Bounding boxes with keypoints
=== Begin Enclosure ===

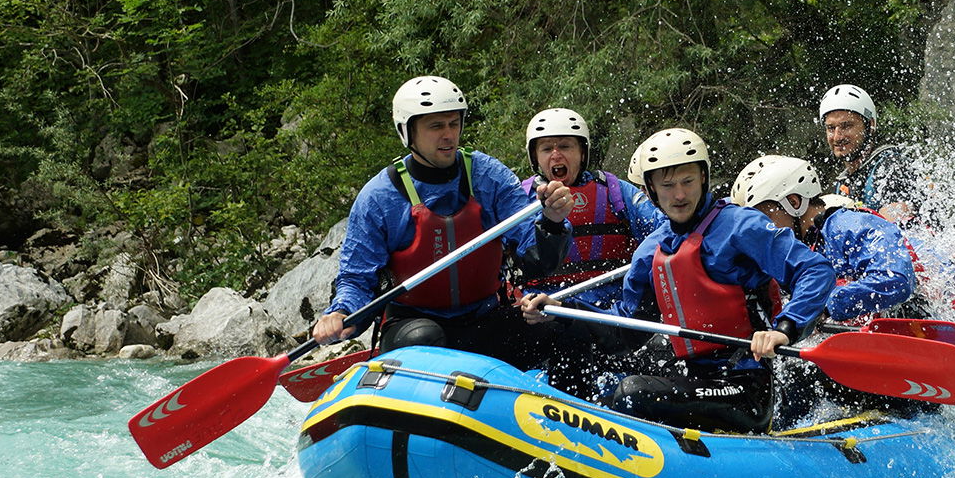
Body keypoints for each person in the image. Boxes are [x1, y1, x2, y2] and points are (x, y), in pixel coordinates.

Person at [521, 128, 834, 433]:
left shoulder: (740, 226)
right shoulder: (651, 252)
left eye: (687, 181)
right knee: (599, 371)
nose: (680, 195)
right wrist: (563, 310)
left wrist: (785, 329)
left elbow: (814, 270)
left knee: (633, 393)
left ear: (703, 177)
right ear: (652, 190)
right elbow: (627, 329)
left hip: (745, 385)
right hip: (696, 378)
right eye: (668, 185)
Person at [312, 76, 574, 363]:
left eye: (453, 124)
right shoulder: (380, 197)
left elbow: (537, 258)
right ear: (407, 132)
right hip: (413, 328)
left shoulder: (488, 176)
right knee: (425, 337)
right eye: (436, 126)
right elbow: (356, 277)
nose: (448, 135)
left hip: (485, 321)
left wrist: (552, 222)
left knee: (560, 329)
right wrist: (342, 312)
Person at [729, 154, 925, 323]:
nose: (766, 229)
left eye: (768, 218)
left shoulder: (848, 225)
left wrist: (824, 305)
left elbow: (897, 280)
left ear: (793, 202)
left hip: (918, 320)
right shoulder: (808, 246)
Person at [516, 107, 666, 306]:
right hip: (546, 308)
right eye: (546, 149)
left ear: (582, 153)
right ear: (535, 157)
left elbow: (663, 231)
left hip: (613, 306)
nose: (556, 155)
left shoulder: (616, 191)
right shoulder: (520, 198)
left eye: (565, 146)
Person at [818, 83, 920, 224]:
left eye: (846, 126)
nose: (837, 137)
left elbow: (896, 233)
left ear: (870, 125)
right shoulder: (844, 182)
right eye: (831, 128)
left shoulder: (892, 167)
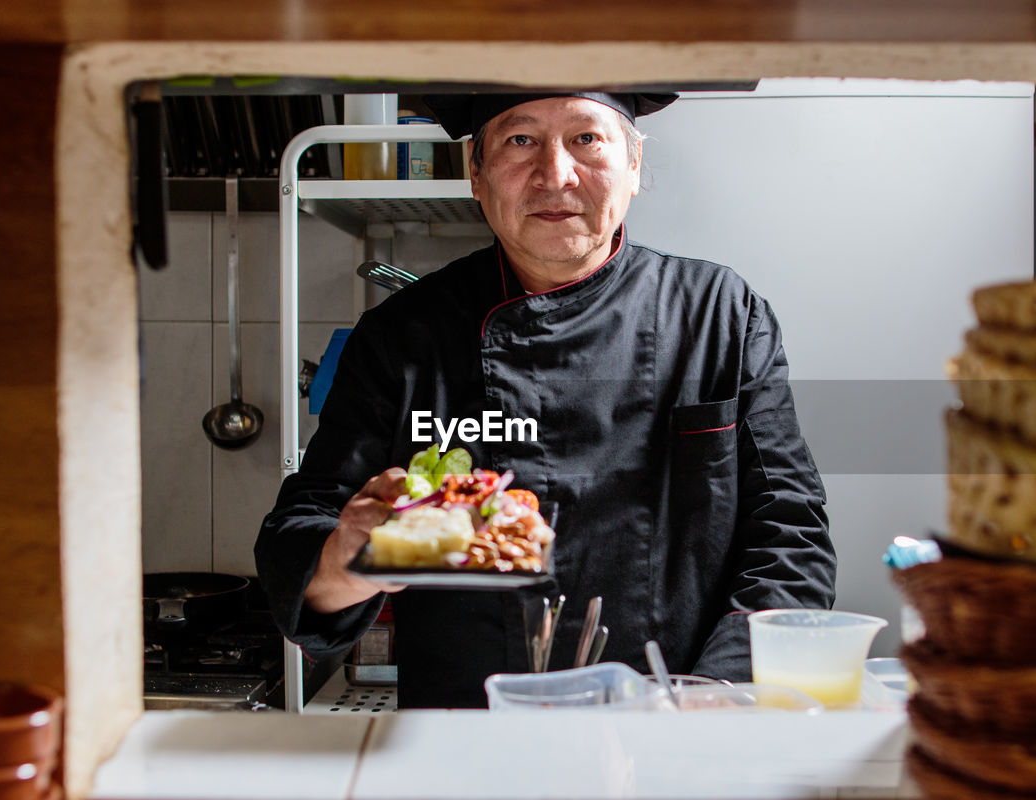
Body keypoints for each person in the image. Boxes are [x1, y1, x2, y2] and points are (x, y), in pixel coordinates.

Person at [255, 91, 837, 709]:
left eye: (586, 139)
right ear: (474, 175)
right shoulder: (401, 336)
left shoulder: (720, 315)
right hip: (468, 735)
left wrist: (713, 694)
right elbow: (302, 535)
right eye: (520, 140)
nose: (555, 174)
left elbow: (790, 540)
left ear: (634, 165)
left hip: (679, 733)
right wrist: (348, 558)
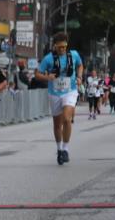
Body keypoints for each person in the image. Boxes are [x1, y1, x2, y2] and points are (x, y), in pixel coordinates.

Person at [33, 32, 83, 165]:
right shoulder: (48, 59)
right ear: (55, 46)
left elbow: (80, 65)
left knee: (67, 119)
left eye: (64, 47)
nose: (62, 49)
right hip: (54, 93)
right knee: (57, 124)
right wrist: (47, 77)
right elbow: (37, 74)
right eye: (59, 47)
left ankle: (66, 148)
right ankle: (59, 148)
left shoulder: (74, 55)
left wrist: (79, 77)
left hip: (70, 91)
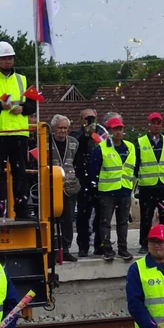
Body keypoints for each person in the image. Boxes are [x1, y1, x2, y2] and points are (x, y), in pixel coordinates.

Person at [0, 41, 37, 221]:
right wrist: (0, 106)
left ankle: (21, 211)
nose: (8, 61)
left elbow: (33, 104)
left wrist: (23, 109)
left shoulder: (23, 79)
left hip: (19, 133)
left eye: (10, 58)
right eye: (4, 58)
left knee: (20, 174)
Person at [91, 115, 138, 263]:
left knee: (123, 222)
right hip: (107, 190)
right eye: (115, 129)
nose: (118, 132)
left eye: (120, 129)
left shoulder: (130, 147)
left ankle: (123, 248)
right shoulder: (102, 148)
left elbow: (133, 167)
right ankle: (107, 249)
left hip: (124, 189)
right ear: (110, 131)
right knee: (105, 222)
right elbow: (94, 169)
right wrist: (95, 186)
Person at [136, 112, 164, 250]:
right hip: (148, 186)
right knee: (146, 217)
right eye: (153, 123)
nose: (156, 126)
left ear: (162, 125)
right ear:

=== End Enclosure ===
=== Begin Enclosure ===

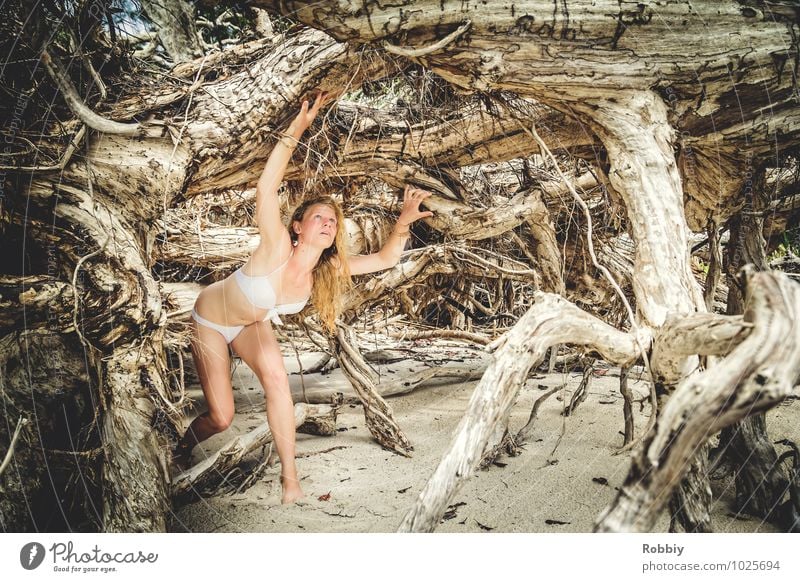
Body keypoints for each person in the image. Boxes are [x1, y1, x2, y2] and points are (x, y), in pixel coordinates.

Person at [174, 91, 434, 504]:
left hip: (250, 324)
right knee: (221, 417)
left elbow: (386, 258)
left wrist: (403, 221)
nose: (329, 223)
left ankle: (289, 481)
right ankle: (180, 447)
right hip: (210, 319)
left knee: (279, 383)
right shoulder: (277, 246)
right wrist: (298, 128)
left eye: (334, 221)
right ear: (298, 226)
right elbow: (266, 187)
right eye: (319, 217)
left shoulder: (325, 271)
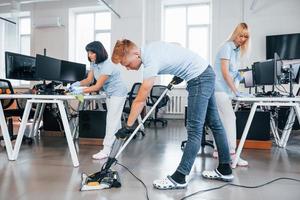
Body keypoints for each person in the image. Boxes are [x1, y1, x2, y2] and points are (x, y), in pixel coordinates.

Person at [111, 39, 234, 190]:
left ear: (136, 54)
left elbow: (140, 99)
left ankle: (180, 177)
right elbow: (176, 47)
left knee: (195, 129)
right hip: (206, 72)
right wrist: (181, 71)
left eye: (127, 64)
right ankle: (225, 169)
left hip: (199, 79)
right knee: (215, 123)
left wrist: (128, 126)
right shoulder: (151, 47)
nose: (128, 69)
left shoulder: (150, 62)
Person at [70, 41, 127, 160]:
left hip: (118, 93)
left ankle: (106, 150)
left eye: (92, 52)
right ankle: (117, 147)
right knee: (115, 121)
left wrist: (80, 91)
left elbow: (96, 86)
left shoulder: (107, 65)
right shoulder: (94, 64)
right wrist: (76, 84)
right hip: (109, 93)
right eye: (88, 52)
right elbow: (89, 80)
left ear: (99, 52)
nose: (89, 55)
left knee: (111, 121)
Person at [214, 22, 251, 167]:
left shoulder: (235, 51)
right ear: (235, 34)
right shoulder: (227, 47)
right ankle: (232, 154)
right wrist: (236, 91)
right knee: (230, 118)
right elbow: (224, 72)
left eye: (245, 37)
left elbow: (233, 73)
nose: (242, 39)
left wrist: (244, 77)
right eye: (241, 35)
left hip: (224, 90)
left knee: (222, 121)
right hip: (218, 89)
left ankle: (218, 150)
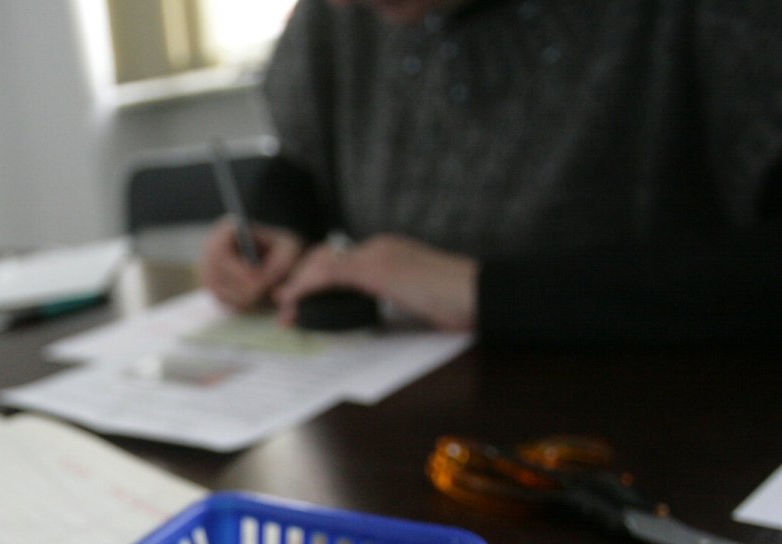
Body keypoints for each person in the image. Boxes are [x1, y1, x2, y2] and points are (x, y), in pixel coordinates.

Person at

=== End Enclosure ===
=== Begin Enclosure ===

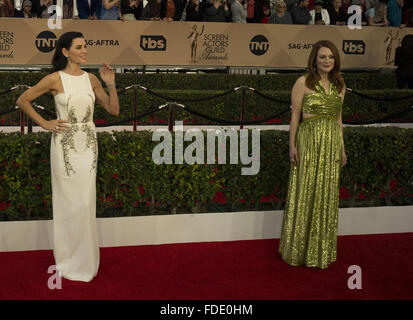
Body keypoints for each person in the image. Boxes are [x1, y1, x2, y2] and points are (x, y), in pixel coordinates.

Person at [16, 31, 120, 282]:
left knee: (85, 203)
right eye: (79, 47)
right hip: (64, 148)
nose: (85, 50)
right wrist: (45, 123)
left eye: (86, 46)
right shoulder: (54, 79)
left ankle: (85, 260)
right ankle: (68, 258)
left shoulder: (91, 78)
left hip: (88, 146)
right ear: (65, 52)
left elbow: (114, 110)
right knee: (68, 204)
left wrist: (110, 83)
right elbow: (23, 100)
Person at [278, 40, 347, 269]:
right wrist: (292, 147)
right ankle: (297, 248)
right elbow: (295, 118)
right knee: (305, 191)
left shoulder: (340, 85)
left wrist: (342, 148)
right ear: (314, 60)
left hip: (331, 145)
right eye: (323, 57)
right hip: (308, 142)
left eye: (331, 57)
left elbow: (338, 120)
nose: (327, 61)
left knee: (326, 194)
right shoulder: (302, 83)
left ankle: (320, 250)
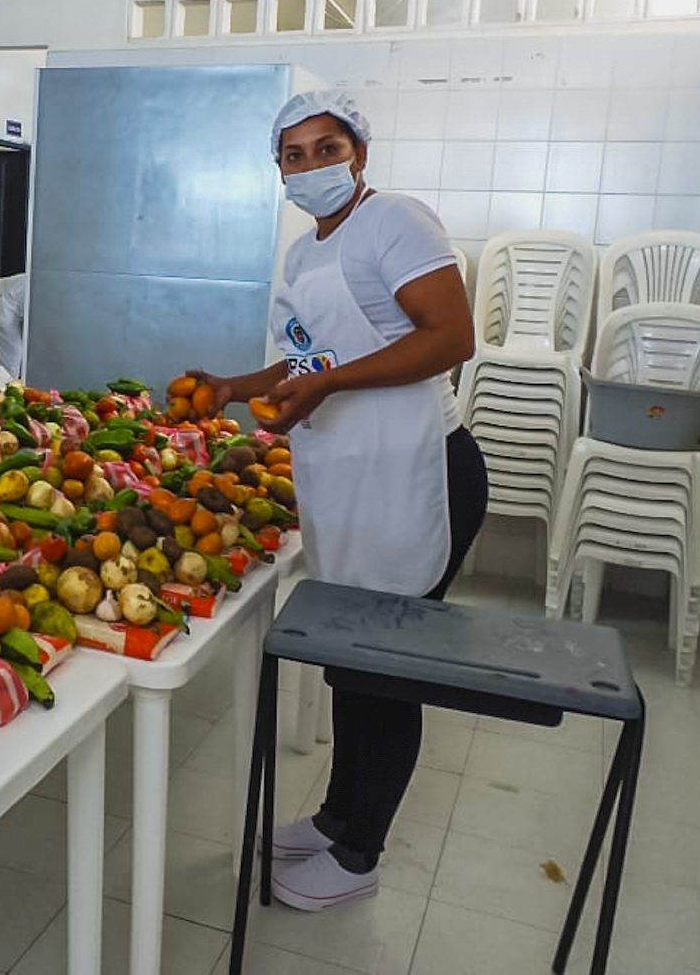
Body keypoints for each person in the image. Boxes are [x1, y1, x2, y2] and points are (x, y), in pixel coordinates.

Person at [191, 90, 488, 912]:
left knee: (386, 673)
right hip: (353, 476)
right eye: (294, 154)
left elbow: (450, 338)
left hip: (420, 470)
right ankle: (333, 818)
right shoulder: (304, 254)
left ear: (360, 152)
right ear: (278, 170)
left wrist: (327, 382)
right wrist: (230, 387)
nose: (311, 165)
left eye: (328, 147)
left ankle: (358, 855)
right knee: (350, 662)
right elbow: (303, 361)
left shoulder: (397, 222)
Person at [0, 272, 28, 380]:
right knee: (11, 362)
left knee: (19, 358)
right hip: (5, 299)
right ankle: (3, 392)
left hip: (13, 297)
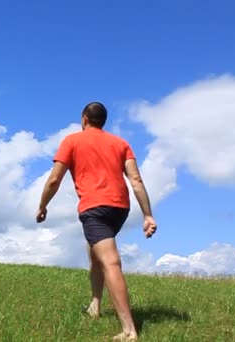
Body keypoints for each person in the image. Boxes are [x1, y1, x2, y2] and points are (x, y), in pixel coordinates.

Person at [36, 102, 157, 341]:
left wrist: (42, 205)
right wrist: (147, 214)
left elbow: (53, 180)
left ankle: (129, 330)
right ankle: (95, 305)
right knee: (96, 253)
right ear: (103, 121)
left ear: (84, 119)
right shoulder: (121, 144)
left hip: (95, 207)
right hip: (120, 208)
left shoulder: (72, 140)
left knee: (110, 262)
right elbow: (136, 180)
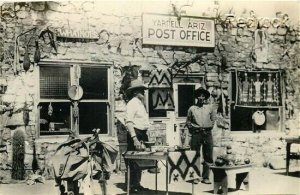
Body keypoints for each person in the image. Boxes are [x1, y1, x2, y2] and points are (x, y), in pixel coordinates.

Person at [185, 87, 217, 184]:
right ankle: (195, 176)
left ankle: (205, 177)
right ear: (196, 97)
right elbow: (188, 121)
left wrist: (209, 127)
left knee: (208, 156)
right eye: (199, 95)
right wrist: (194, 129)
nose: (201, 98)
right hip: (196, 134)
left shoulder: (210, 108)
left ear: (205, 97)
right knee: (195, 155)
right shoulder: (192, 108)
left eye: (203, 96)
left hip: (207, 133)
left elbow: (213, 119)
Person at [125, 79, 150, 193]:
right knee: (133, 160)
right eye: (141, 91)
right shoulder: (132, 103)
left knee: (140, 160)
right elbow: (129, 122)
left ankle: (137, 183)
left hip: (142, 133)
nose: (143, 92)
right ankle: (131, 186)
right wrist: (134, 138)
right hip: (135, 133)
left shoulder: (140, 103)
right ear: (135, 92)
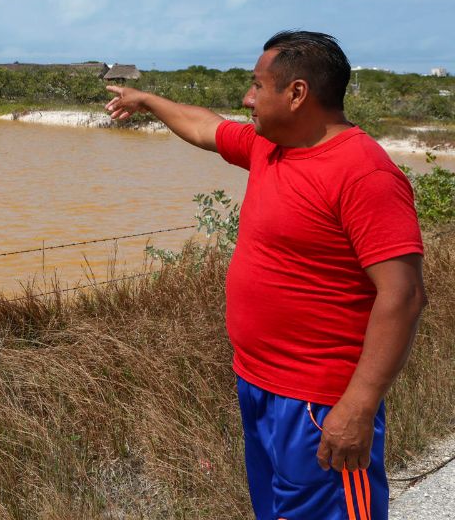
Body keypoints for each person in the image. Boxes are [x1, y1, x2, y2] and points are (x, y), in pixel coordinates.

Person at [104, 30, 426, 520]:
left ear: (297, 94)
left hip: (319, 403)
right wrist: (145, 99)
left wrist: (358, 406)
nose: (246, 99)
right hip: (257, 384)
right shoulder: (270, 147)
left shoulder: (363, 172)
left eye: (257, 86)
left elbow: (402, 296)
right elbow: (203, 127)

=== End Enclosure ===

▶ [What you will do]
Starting at the line above that contains "left ear: (634, 165)", transcribe every line exactly through the line that contains "right knee: (105, 222)", including that last one, and skip the pictures.

▶ [Answer to the problem]
left ear: (634, 165)
left hip: (679, 733)
right wrist: (348, 558)
Body keypoints for each person in the image. Boxes are [x1, y1, x2, y2] and points are (x, y), in pixel coordinates.

Person at [33, 32, 83, 165]:
right shoulder: (48, 59)
right ear: (55, 46)
left elbow: (80, 65)
left knee: (67, 119)
left eye: (64, 47)
nose: (62, 49)
right hip: (54, 93)
right knee: (57, 124)
right wrist: (47, 77)
right elbow: (37, 74)
right eye: (59, 47)
left ankle: (66, 148)
right ankle: (59, 148)
left shoulder: (74, 55)
left wrist: (79, 77)
left hip: (70, 91)
Body keypoints for each person in the image. Boxes are [x1, y1, x2, y2] and points are (x, y), in pixel coordinates.

Person at [0, 41, 37, 221]:
right wrist: (0, 106)
left ankle: (21, 211)
nose: (8, 61)
left elbow: (33, 104)
left wrist: (23, 109)
left shoulder: (23, 79)
left hip: (19, 133)
left eye: (10, 58)
right eye: (4, 58)
left knee: (20, 174)
Person at [91, 115, 138, 263]:
left knee: (123, 222)
right hip: (107, 190)
right eye: (115, 129)
nose: (118, 132)
left eye: (120, 129)
left shoulder: (130, 147)
left ankle: (123, 248)
right shoulder: (102, 148)
left elbow: (133, 167)
right ankle: (107, 249)
left hip: (124, 189)
right ear: (110, 131)
right knee: (105, 222)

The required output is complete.